[Data in this exercise]
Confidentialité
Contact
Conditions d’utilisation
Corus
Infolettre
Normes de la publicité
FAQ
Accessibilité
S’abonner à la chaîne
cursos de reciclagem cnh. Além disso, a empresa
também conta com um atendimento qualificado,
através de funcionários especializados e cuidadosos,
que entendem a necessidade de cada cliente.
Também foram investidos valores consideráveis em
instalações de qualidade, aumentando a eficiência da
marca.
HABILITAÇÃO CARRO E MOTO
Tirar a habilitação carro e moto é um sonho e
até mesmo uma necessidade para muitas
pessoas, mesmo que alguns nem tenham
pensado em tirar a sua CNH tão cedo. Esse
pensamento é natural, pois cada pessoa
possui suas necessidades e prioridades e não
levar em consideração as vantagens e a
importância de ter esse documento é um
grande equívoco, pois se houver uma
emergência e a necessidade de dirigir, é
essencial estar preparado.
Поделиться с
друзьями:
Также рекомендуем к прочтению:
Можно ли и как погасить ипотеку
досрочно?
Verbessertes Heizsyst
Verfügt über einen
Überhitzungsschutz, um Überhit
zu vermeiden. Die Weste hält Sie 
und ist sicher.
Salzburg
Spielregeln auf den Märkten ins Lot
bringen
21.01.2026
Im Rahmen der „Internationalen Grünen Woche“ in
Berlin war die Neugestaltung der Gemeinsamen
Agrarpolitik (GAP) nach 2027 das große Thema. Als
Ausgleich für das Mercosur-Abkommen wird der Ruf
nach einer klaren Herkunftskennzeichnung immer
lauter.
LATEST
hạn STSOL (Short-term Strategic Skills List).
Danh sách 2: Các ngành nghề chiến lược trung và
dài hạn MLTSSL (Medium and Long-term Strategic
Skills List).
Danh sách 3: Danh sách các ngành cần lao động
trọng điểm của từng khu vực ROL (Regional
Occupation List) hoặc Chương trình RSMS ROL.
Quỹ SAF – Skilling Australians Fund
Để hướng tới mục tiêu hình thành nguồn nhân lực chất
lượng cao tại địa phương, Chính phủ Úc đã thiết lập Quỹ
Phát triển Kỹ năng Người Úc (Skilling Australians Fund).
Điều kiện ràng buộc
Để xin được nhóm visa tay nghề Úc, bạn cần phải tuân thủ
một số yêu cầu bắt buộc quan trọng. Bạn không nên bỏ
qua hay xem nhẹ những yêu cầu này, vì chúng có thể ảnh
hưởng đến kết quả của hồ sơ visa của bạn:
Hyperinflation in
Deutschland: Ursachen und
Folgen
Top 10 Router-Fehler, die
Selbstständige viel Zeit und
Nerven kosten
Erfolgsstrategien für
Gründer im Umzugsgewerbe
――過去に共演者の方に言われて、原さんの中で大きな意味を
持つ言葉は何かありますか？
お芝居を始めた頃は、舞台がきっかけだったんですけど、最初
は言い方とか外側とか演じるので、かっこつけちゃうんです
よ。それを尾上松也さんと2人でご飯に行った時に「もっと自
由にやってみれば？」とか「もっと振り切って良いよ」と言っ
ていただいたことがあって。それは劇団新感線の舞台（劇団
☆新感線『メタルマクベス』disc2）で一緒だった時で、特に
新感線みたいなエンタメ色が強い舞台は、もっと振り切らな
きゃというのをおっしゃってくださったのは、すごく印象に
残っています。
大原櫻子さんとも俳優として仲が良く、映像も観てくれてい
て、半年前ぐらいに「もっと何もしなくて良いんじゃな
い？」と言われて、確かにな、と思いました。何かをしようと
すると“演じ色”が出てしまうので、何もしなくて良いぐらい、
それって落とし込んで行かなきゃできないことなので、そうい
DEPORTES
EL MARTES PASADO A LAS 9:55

==

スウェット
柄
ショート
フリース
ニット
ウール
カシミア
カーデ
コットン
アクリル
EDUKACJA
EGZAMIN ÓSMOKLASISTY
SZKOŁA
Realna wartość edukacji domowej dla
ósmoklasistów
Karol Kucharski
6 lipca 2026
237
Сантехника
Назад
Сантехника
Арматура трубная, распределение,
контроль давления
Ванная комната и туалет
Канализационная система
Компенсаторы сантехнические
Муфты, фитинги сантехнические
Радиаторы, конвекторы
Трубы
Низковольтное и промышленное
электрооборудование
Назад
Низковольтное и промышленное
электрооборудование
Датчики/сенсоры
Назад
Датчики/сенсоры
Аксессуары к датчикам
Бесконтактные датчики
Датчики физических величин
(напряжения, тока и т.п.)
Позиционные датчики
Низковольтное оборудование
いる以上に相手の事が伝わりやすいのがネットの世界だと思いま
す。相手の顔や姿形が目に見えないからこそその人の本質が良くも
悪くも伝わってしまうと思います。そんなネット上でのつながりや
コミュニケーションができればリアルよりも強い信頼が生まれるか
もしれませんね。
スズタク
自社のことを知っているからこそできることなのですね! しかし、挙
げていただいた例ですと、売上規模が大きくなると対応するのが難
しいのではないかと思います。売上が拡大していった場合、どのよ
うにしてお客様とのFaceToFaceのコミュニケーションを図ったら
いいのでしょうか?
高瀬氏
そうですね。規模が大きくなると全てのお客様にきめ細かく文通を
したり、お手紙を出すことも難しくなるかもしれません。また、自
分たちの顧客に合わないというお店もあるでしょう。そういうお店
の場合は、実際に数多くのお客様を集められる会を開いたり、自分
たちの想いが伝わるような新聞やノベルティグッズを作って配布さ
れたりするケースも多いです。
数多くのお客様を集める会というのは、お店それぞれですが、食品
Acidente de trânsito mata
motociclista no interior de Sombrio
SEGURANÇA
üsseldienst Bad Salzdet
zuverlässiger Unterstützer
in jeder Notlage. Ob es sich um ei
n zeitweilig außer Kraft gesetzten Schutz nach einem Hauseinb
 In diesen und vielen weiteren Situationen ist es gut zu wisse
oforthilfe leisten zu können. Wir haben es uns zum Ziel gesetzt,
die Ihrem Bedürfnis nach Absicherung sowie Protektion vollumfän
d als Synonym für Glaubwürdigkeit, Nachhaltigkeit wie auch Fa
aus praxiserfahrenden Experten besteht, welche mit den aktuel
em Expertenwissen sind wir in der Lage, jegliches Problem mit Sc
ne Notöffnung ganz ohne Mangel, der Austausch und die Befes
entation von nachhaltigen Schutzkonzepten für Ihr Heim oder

---

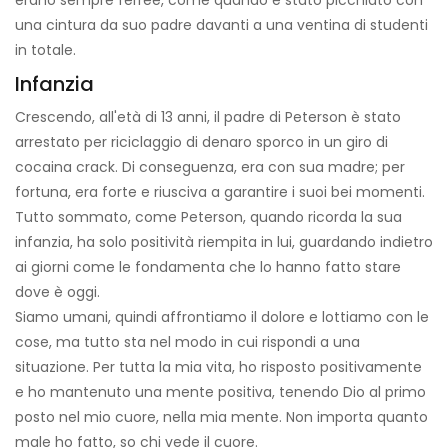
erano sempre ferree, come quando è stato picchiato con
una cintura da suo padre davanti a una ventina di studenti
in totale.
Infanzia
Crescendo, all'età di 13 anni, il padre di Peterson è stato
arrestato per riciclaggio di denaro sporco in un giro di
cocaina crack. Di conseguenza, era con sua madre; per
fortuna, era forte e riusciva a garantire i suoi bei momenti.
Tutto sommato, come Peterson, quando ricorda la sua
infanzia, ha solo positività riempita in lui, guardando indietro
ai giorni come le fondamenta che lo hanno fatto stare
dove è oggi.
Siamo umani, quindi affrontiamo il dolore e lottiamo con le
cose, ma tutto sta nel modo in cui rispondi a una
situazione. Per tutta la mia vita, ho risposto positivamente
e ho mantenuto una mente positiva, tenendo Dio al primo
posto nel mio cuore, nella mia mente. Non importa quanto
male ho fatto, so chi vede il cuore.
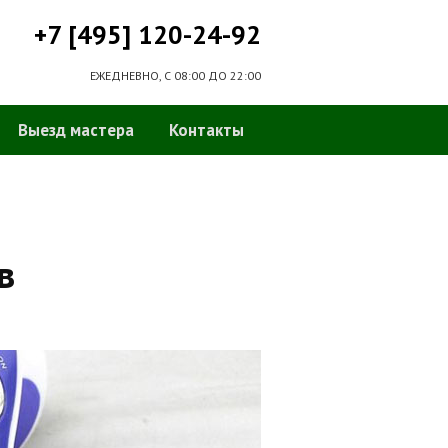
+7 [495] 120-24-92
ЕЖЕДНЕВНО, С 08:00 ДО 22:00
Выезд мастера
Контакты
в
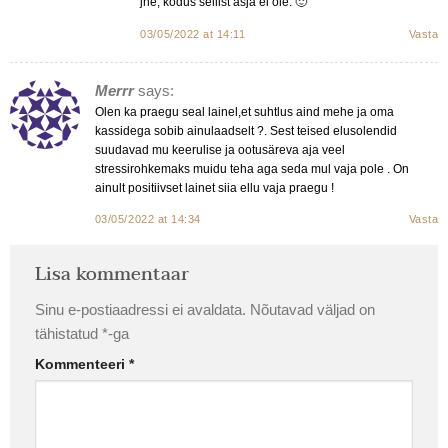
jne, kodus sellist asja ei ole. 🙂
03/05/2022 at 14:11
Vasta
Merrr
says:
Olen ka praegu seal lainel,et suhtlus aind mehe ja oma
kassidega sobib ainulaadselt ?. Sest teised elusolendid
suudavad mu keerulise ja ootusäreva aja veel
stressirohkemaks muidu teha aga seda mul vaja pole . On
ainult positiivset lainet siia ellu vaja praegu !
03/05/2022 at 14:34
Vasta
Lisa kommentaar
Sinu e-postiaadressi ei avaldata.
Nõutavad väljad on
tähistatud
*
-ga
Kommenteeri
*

[To do]
Exactly the lines above from the one with "emergência e a necessidade de dirigir, é" to the one with "EL MARTES PASADO A LAS 9:55", both included, are to be quoted; leave the rest out.

[Reply to the task]
emergência e a necessidade de dirigir, é
essencial estar preparado.
Поделиться с
друзьями:
Также рекомендуем к прочтению:
Можно ли и как погасить ипотеку
досрочно?
Verbessertes Heizsyst
Verfügt über einen
Überhitzungsschutz, um Überhit
zu vermeiden. Die Weste hält Sie 
und ist sicher.
Salzburg
Spielregeln auf den Märkten ins Lot
bringen
21.01.2026
Im Rahmen der „Internationalen Grünen Woche“ in
Berlin war die Neugestaltung der Gemeinsamen
Agrarpolitik (GAP) nach 2027 das große Thema. Als
Ausgleich für das Mercosur-Abkommen wird der Ruf
nach einer klaren Herkunftskennzeichnung immer
lauter.
LATEST
hạn STSOL (Short-term Strategic Skills List).
Danh sách 2: Các ngành nghề chiến lược trung và
dài hạn MLTSSL (Medium and Long-term Strategic
Skills List).
Danh sách 3: Danh sách các ngành cần lao động
trọng điểm của từng khu vực ROL (Regional
Occupation List) hoặc Chương trình RSMS ROL.
Quỹ SAF – Skilling Australians Fund
Để hướng tới mục tiêu hình thành nguồn nhân lực chất
lượng cao tại địa phương, Chính phủ Úc đã thiết lập Quỹ
Phát triển Kỹ năng Người Úc (Skilling Australians Fund).
Điều kiện ràng buộc
Để xin được nhóm visa tay nghề Úc, bạn cần phải tuân thủ
một số yêu cầu bắt buộc quan trọng. Bạn không nên bỏ
qua hay xem nhẹ những yêu cầu này, vì chúng có thể ảnh
hưởng đến kết quả của hồ sơ visa của bạn:
Hyperinflation in
Deutschland: Ursachen und
Folgen
Top 10 Router-Fehler, die
Selbstständige viel Zeit und
Nerven kosten
Erfolgsstrategien für
Gründer im Umzugsgewerbe
――過去に共演者の方に言われて、原さんの中で大きな意味を
持つ言葉は何かありますか？
お芝居を始めた頃は、舞台がきっかけだったんですけど、最初
は言い方とか外側とか演じるので、かっこつけちゃうんです
よ。それを尾上松也さんと2人でご飯に行った時に「もっと自
由にやってみれば？」とか「もっと振り切って良いよ」と言っ
ていただいたことがあって。それは劇団新感線の舞台（劇団
☆新感線『メタルマクベス』disc2）で一緒だった時で、特に
新感線みたいなエンタメ色が強い舞台は、もっと振り切らな
きゃというのをおっしゃってくださったのは、すごく印象に
残っています。
大原櫻子さんとも俳優として仲が良く、映像も観てくれてい
て、半年前ぐらいに「もっと何もしなくて良いんじゃな
い？」と言われて、確かにな、と思いました。何かをしようと
すると“演じ色”が出てしまうので、何もしなくて良いぐらい、
それって落とし込んで行かなきゃできないことなので、そうい
DEPORTES
EL MARTES PASADO A LAS 9:55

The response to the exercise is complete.